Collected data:

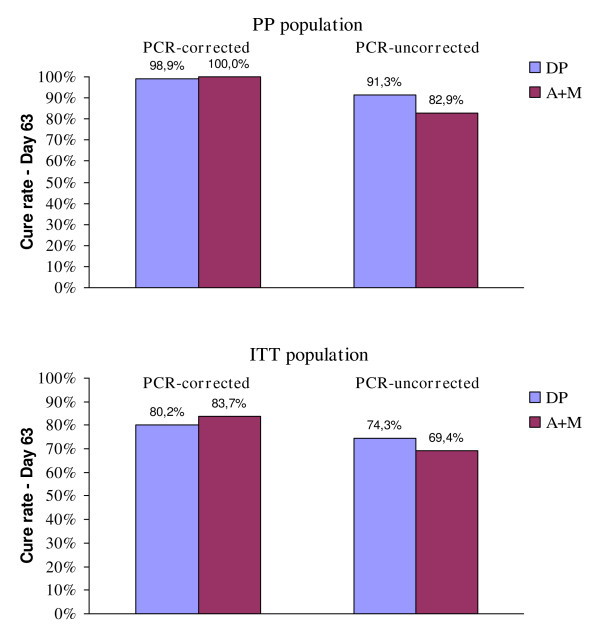
Treatment outcome.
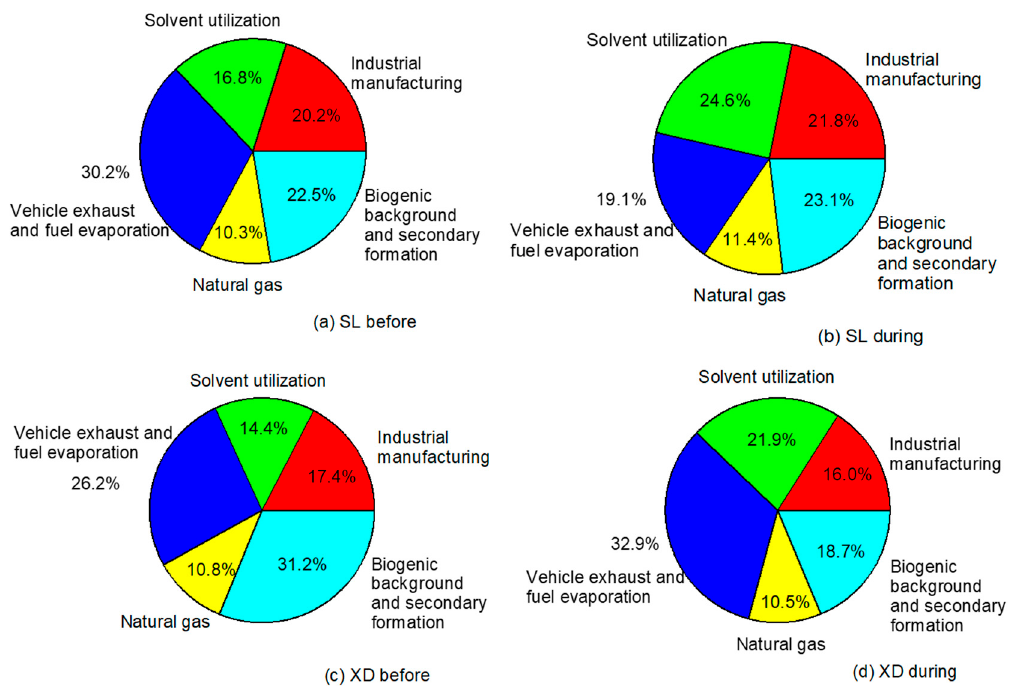
Figure 9. Relative contributions of different sources to TVOC mixing ratios from August 1 – 7 ( a , c , before control) and August 8 – 31 ( b , d , during control) at the SL and XD monitoring sites.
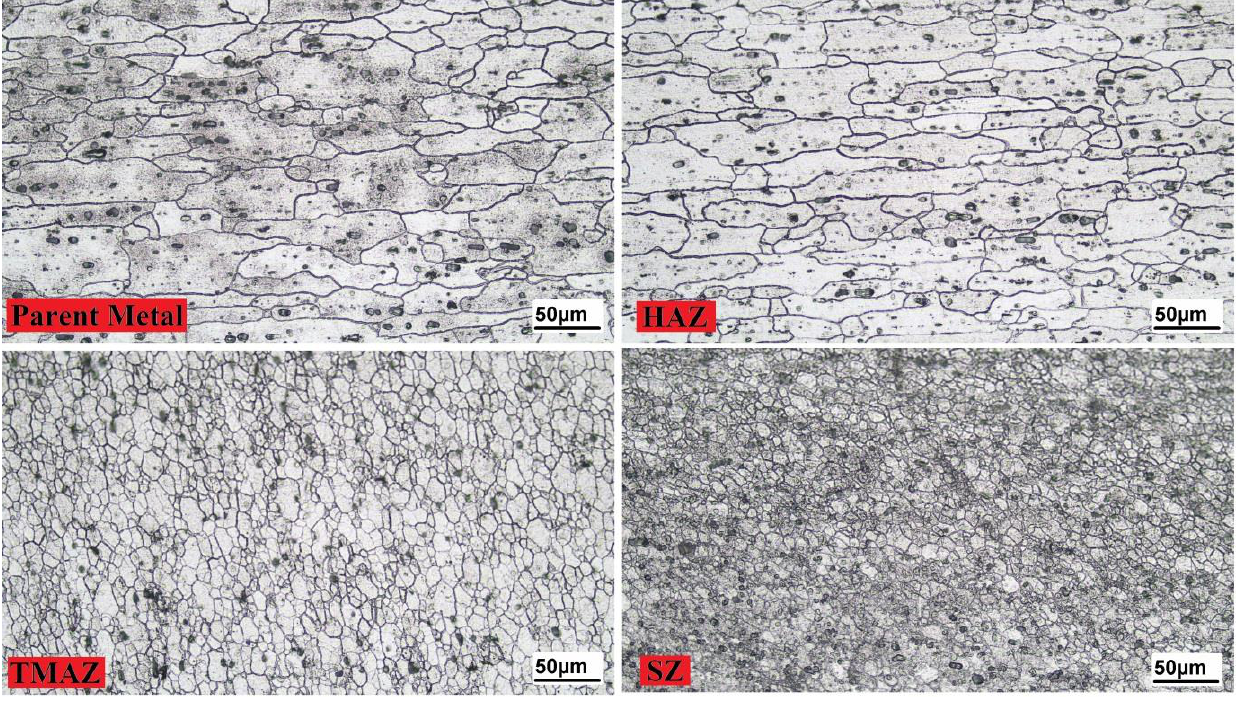
Figure 13. Microstructure of different areas of the sample welded by FSW technique. In all samples, the lowest hardness values occurred in the HAZ. After the HAZ re- gion, TMAZ and SZ had the least amount of hardness. In the SZ, due to the presence of large plastic flow and heat close to the melting temperature, complete dynamic recrystal- lization, and more appropriate microstructure modification are formed in this region. Due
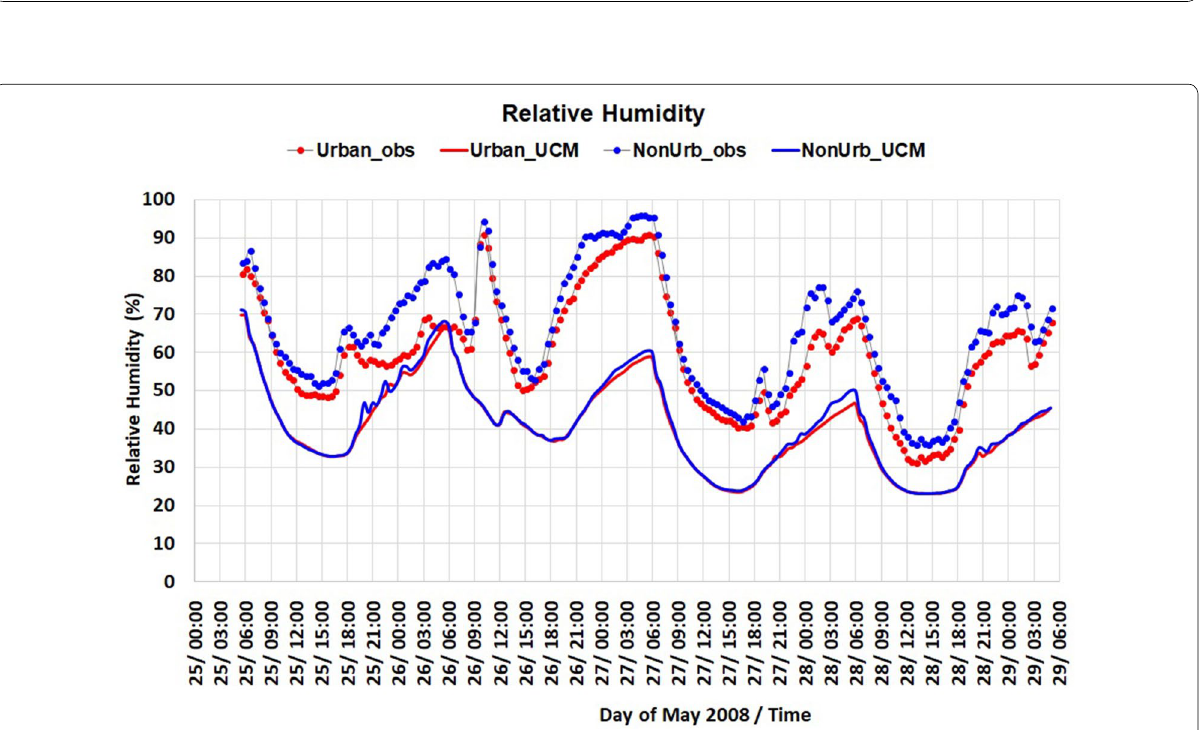
Fig. 6 Time series of relative humidity 25–28 May 2008 for WRF simulations with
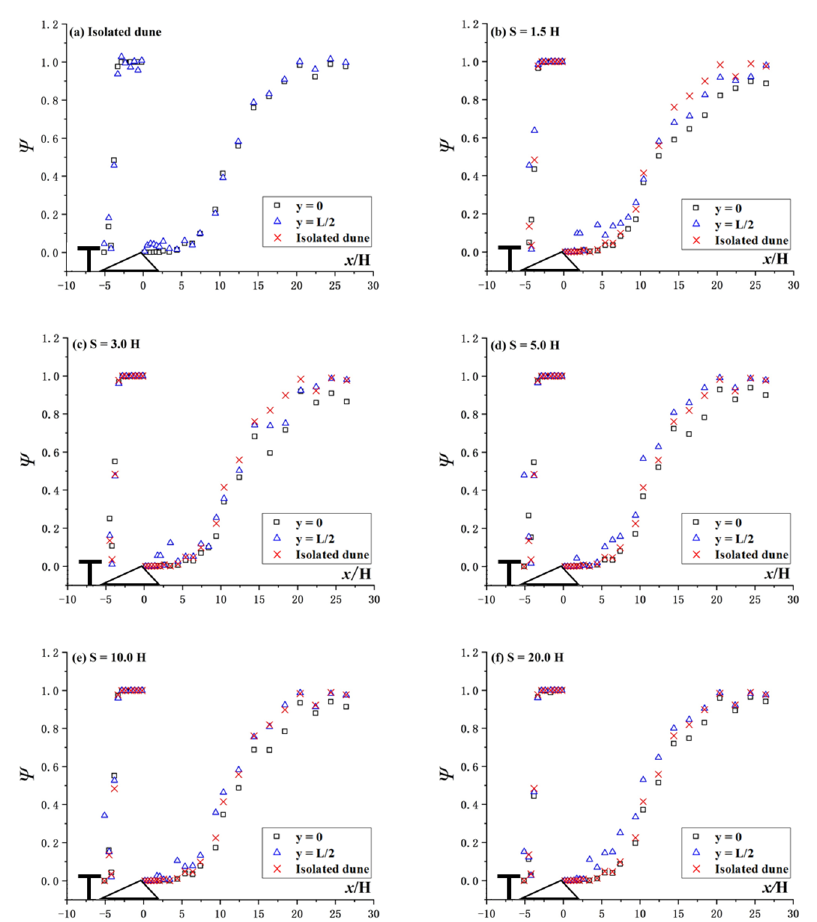
Figure 8. Fraction time threshold time parameter ψ with normalized distance x / H. H is the height of sand dune, L is the distance of piers of bridge, S is the distance between bridge and sand dune and y is the distance between measuring position and the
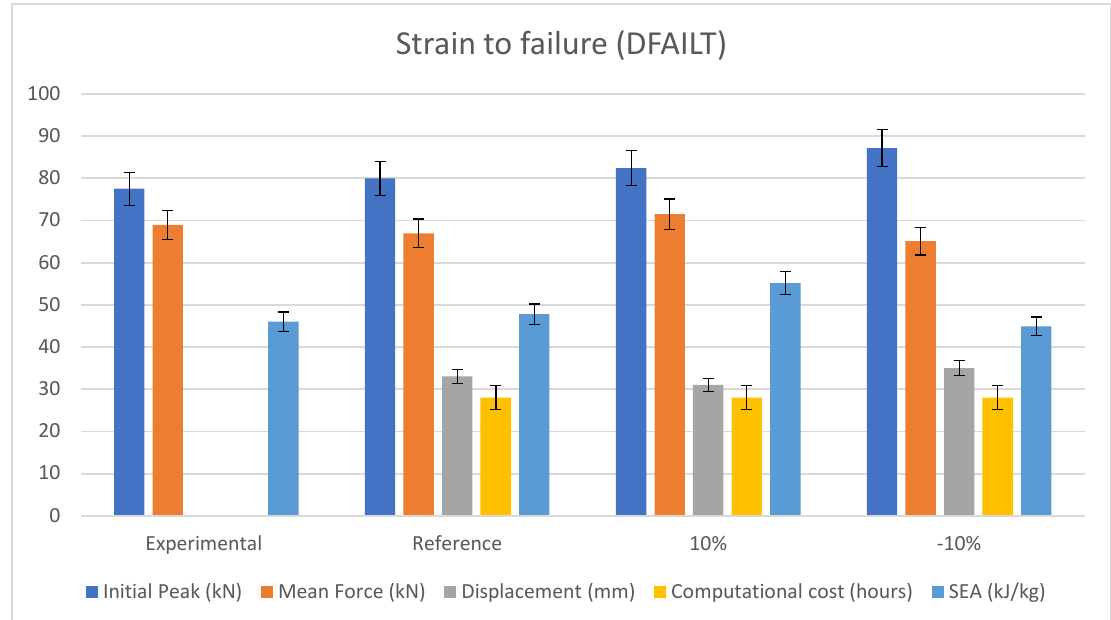
Figure 16. Strain to failure in tension (DFAILT) [66].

#### [Task prompt]
The lines to return are those in the entries above that hold "with".

#### [Output for this task]
Fig. 6 Time series of relative humidity 25–28 May 2008 for WRF simulations with
Figure 8. Fraction time threshold time parameter ψ with normalized distance x / H. H is the height of sand dune, L is the distance of piers of bridge, S is the distance between bridge and sand dune and y is the distance between measuring position and the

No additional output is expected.